Nephrotoxic Effects: The toxicity table has been updated to include a section about elevation in serum creatinine with drugs that cause an asymptomatic decrease in renal tubular secretion of creatinine, leading to an increase in measured serum creatinine without a true change in glomerular filtration rate: dolutegravir, cobicistat, rilpivirine.
Modifying Antiretroviral Regimens in Children with Sustained Virologic Suppression on Antiretroviral Therapy
The Panel has added a new bulleted recommendation to emphasize the need to consider past episodes of ARV treatment failure, tolerability, and all prior drug resistance testing results to avoid choosing new ARV drugs for which archived drug resistance would limit activity.
Updated ARV drug information has been incorporated in the text and in Table 14 which provides examples of changes in ARV regimen components that are made for reasons of simplification, convenience, and safety profile in children who have sustained virologic suppression on their current regimen.
Role of Therapeutic Drug Monitoring in the Management of Pediatric HIV Infection
The Panel has added language about consideration of dose adjustment for efavirenz with a known CYP2B6 poor metabolizer genotype in children older than 3 years.
Nevirapine: The Panel has provided information about the investigational treatment dose of nevirapine for infants younger than 1 month with a link to the new section, Dosing: Special Considerations: Neonates ≤14 Days and Premature Infants.
Rilpivirine: The panel has updated dosing for adolescents and adults to include switching to rilpivirine in appropriate virologcially-suppressed patients.
Atazanavir: June 2014, the FDA approved the powder formulation of atazanavir for infants and children 3 months and older who weigh at least 10 kg but less than 25 kg.
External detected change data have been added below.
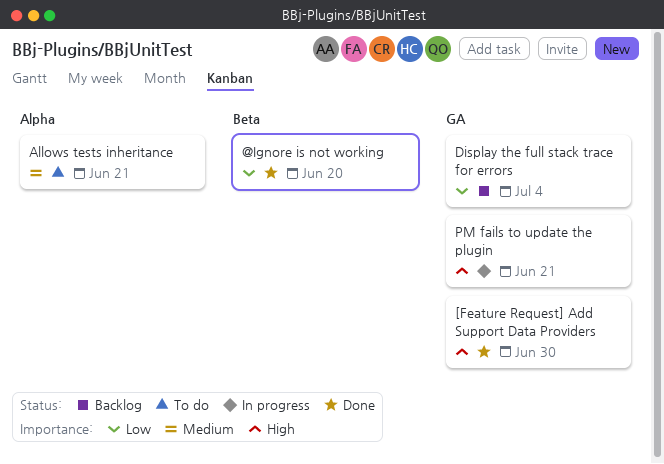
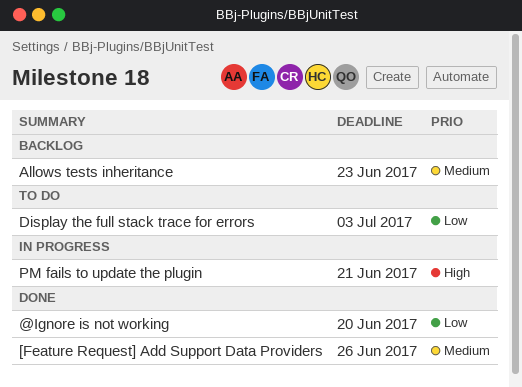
[Feature Request] Add Support Data Providers, priority: High -> Medium
[Feature Request] Add Support Data Providers, due: Jun 30 -> Jun 26
Allows tests inheritance, status: To do -> Backlog
Allows tests inheritance, due: Jun 21 -> Jun 23
Display the full stack trace for errors, status: Backlog -> To do
Display the full stack trace for errors, due: Jul 4 -> Jul 3

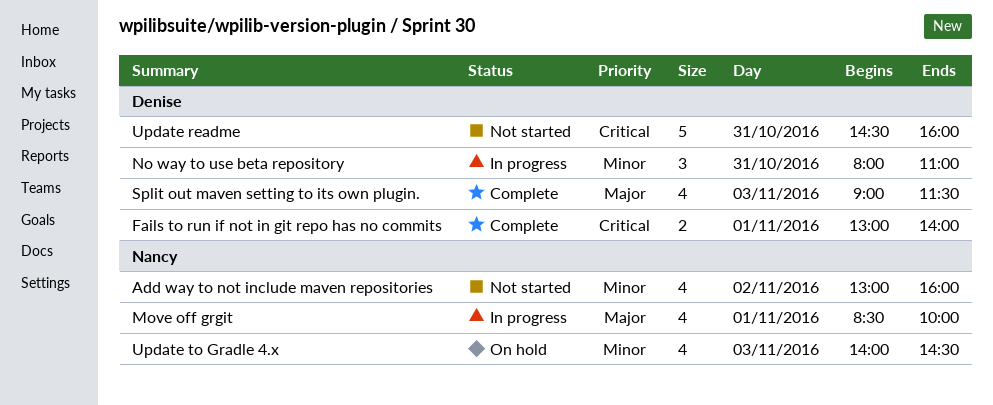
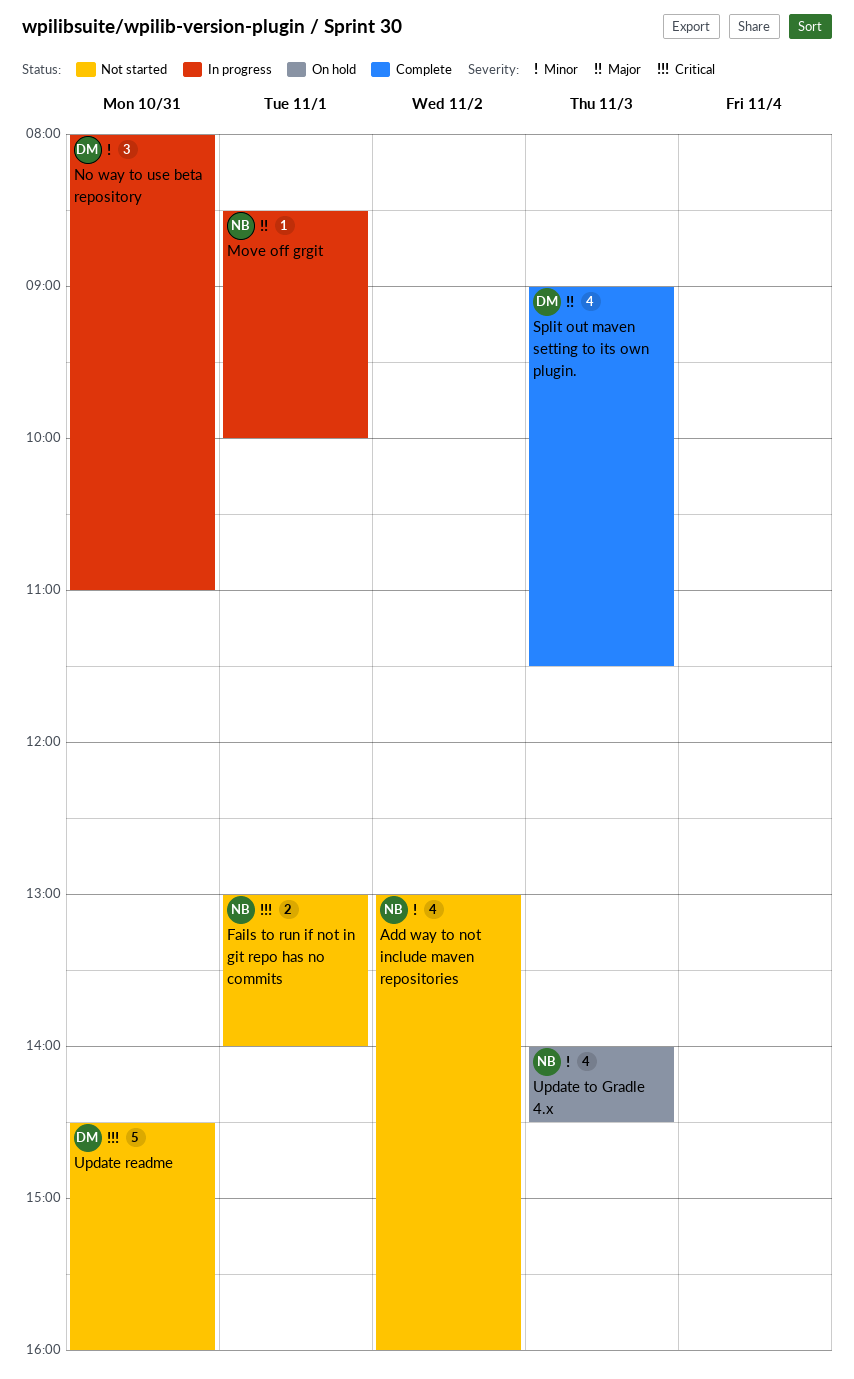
Fails to run if not in git repo has no commits, status: Complete -> Not started
Fails to run if not in git repo has no commits, owner: Denise -> Nancy
Move off grgit, estimate: 4 -> 1

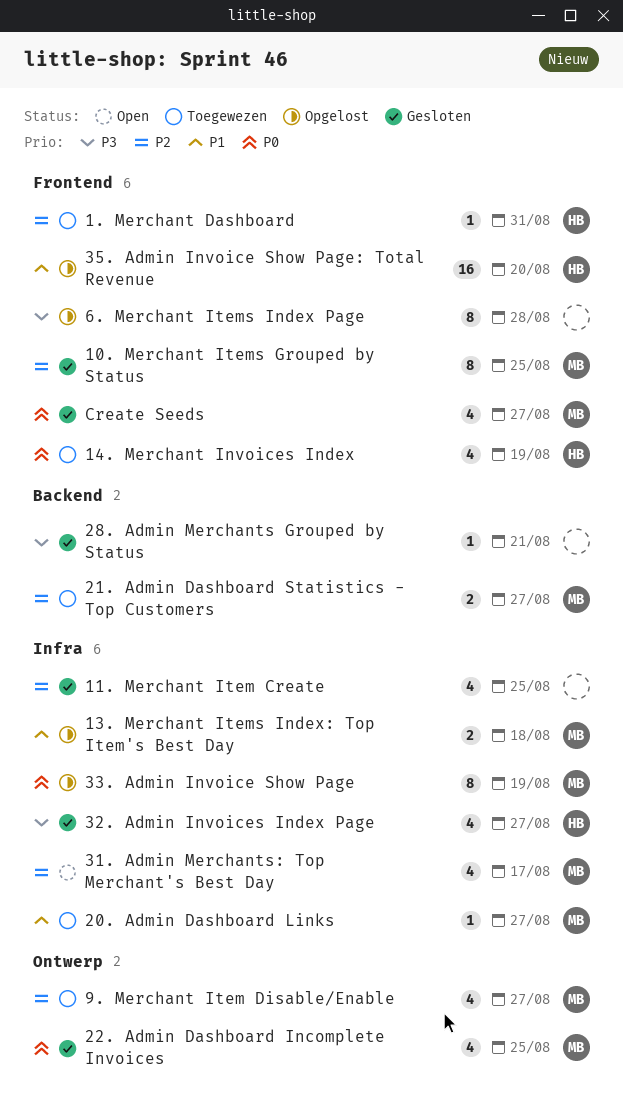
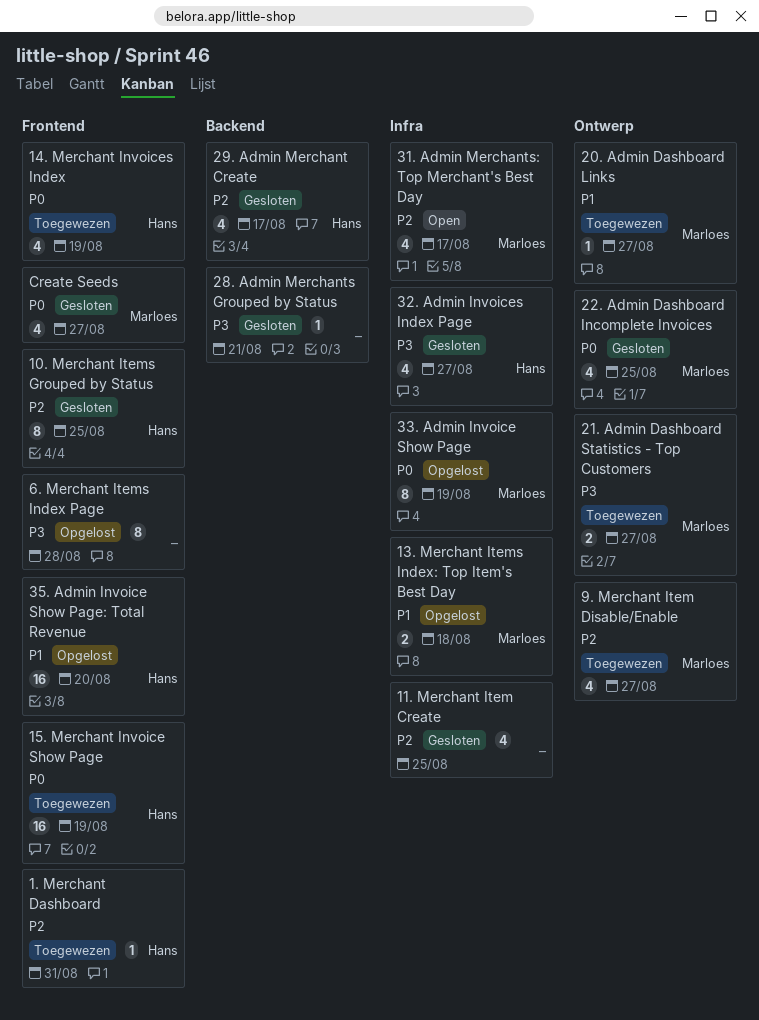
10. Merchant Items Grouped by Status, owner: Marloes -> Hans
15. Merchant Invoice Show Page: none -> present
20. Admin Dashboard Links, label: Infra -> Ontwerp
21. Admin Dashboard Statistics - Top Customers, priority: P2 -> P3
21. Admin Dashboard Statistics - Top Customers, label: Backend -> Ontwerp
29. Admin Merchant Create: none -> present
The Panel provides information about dosing and administration of atazanavir powder and discusses issues related to transitioning from atazanavir powder to capsules. Because there is no FDA approved atazanavir powder dose for the child who reaches a weight of 25 kg and cannot swallow pills, the Panel has provided information about an experimental dose currently under study for children who weigh 25 to < 35kg. Information is also provided about the use of cobicistat tablets for boosting atazanavir in adolescents 18 years and older and adults. Information has also been added about administration and dosing of atazanavir with cobicistat in adolescents and adults.
Darunavir: Information has been added about administration and dosing of darunavir with cobicistat in adolescents 18 years and older and adults.
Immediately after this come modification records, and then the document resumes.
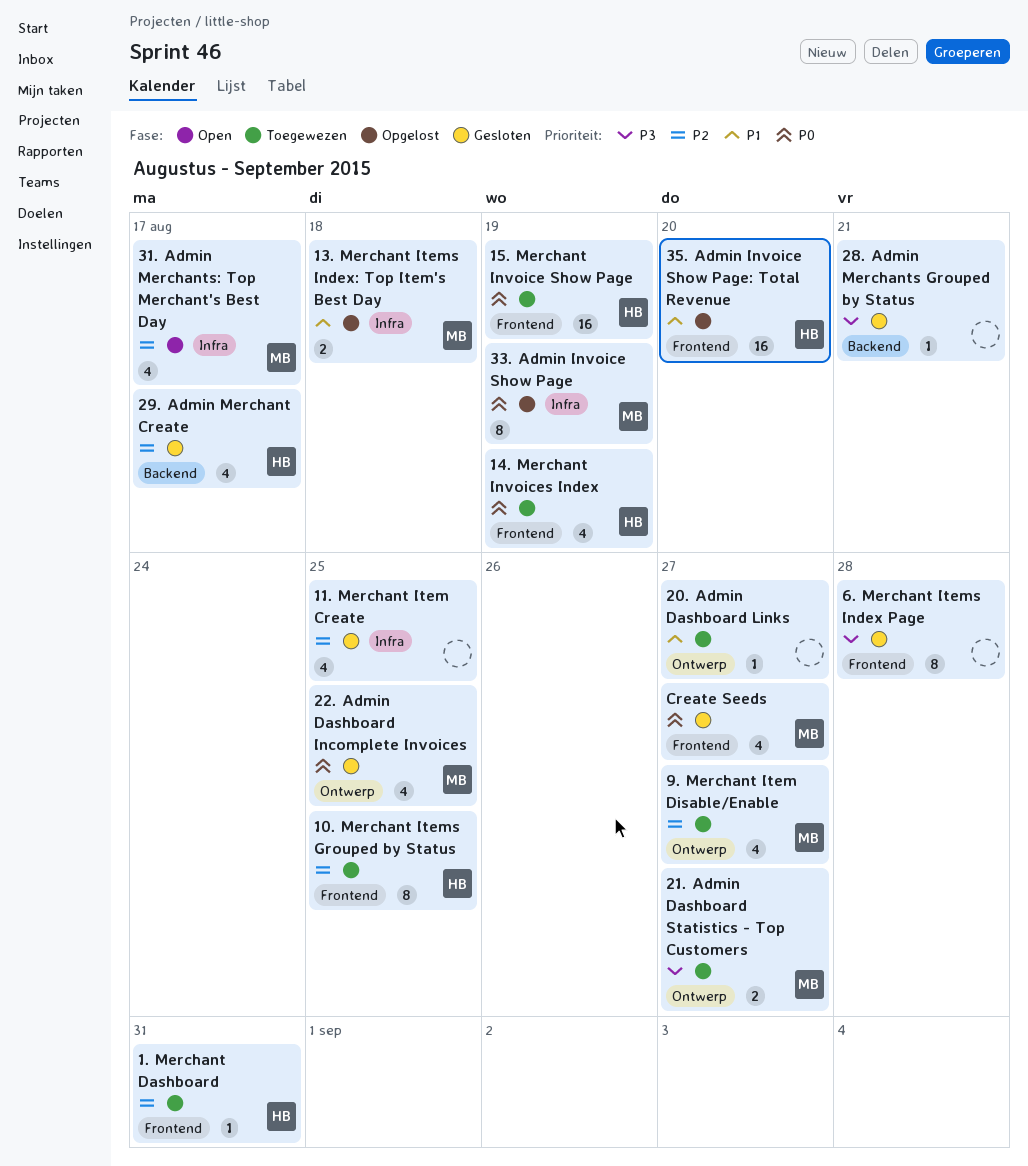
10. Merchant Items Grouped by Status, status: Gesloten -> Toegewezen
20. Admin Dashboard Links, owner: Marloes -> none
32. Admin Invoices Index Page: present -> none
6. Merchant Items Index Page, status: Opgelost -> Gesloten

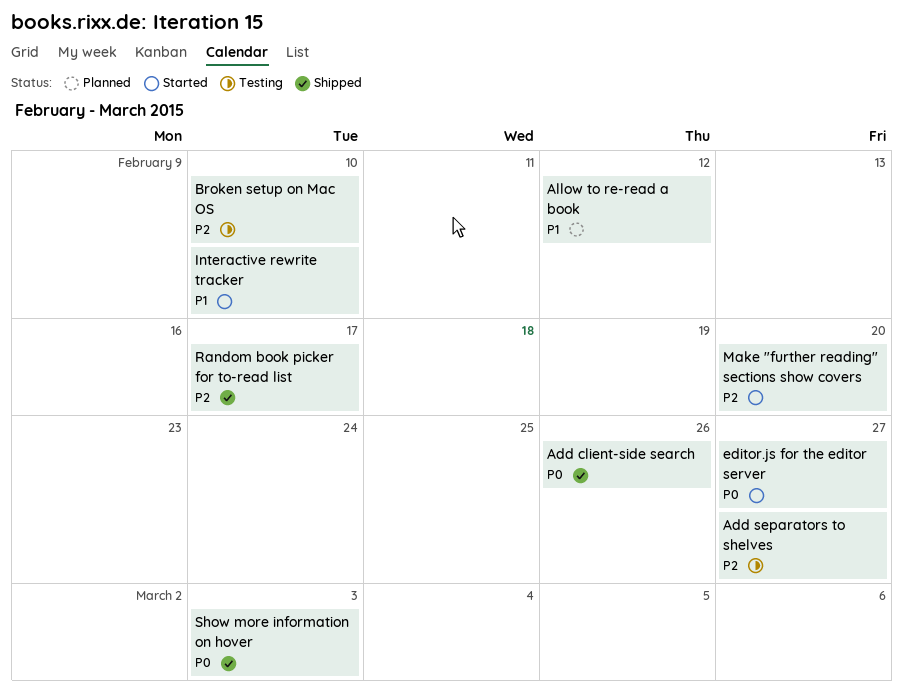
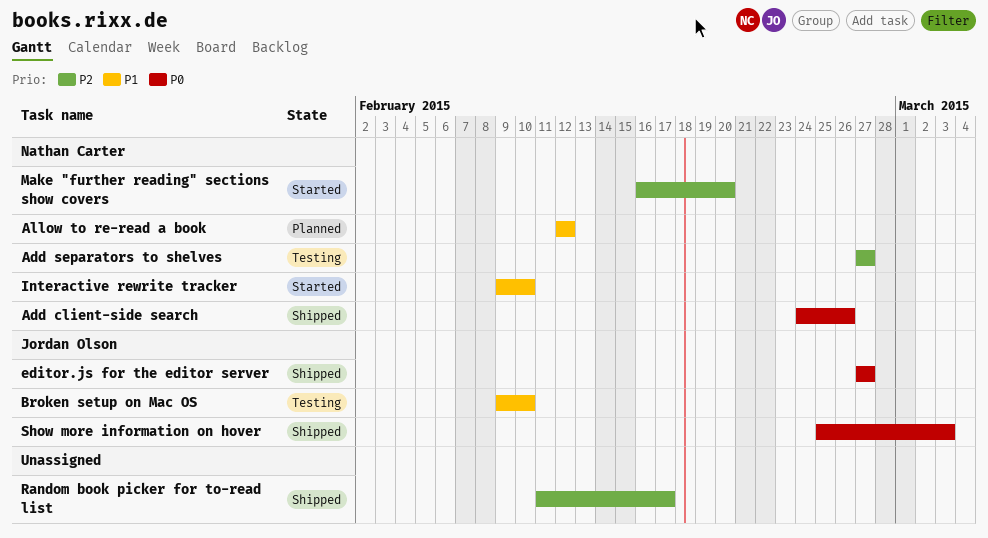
Broken setup on Mac OS, priority: P2 -> P1
editor.js for the editor server, status: Started -> Shipped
Integrase Strand Transfer Inhibitors
Dolutegravir: The Panel has provided information about the investigational dose being used in a clinical trial for treatment-experienced children younger than 12 years.
Elvitegravir: A tablet formulation of elvitegravir was FDA approved in September 2014 for adults; it is not approved for children younger than 18 years. The Panel has provided dosing recommendations for the use of elvitegravir in combination with other ARV drugs.
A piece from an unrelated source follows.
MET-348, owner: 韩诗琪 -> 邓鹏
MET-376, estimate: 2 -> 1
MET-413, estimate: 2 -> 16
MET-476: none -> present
Cobicistat: A new section has been added because cobicistat is now available as a tablet and in combination with atazanavir (Evotaz) or darunavir (Prezcobix) as well as the previously available Stribild (emtricitabine-tenofovir disoproxil fumarate-elvitegravir-cobicistat). Cobicistat is not interchangeable with ritonavir. See dosing information for specific PI and elvitegravir that require cobicistat for boosting.
Ritonavir: Information about ritonavir has been moved because it is used as a PK enhancer of other PI in children and adults and is no longer recommended as an antiviral agent. In adults, ritonavir is recommended as a PK enhancer for use with the integrase inhibitor elvitegravir, when used in combination with another PI.